One day several years ago, my mother, then a resident of an assisted-living facility, didn't feel right. A licensed practical nurse checked her blood pressure and heart rate but found nothing wrong.

Fortunately, a registered nurse, who had more thorough training, recognized that my mother's pallor and breathing pattern suggested a serious problem related to congestive heart failure. She probably saved my mother's life.

At one time, all nurses received the same training. Now there are many types of nurses, and each represents a different level of training. Because nurses collectively are responsible for more direct patient care than any other type of health-care provider, it's important to know what the titles mean. Here's what I've learned over the years about each type of nurse…

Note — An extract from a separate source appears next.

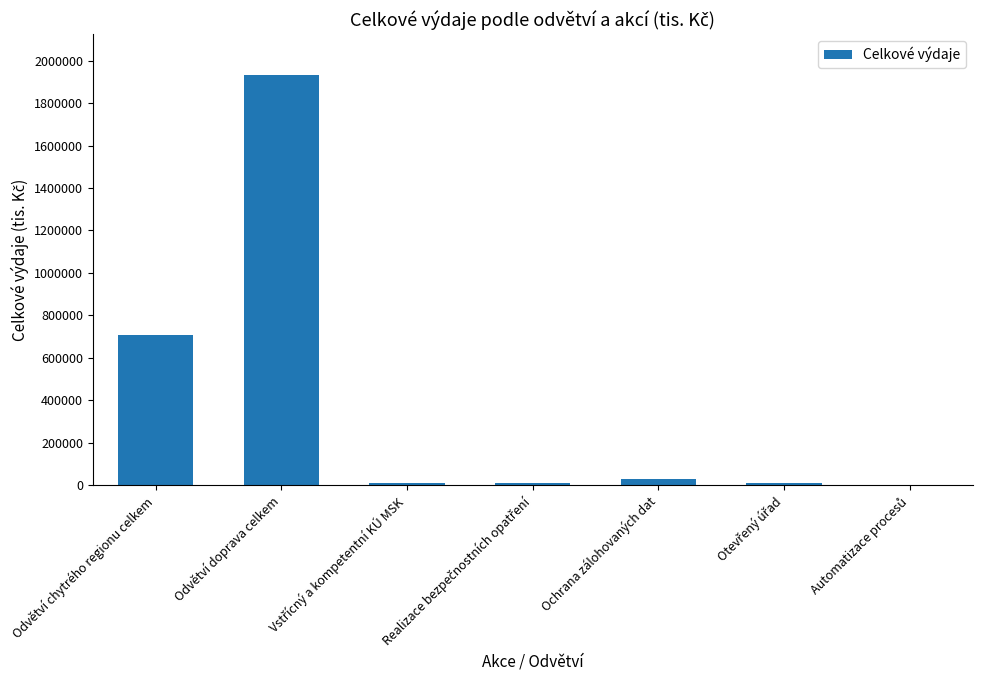

Count the number of data series in this chart.

1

  • Nurse assistants (NAs) help nurses perform their duties, such as taking blood pressure and changing bed pans. No formal training is required. Most NAs work in non-hospital settings, such as nursing homes or assisted-living facilities.
  • Licensed practical nurses (LPNs) must have a high school diploma and one year of additional training at an accredited hospital or community college program. LPNs work in hospitals, nursing homes, home care agencies and assisted-living facilities. They typically provide general care to patients, including changing bandages and monitoring catheters.
  • Registered nurses (RNS) must complete a two-year, community college RN program... a three-year, hospital-affiliated diploma program...or a four-year bachelor's degree program in nursing from an accredited university. They then must pass a state licensing examination.

Inside information: Studies show that the more RNs there are on a hospital staff, the better the care.

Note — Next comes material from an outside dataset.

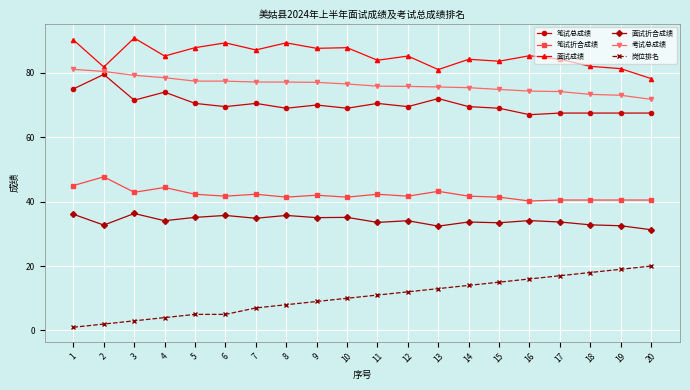

What is the lowest value of the 面试折合成绩 series?

31.3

If you're hospitalized, make sure that, at a minimum, one RN is on your unit 24 hours a day.

Many RNs go on to become advanced practice nurses, requiring graduate-level educational courses at a university. Some of the most common types of advanced practice nurses...

  • Nurse practitioners (NPS) are highly trained RNs who are certified to handle some of the functions of an MD, such as diagnosing medical conditions and, in some states, prescribing medications. NPs, who often are employed by pediatricians and family doctors, treat less complicated problems, such as common viruses, ear infections and gynecological problems.
  • Certified registered nurse anesthetists (CRNAs) are RNs who have completed a two-year university program with extensive training in the administration and monitoring of anesthesia. They must pass a CRNA certification test.

Inside information: Although an anesthesiologist usually decides which anesthetic is used, it usually is administered by a CRNA. Ask to meet with either or both of them before the procedure.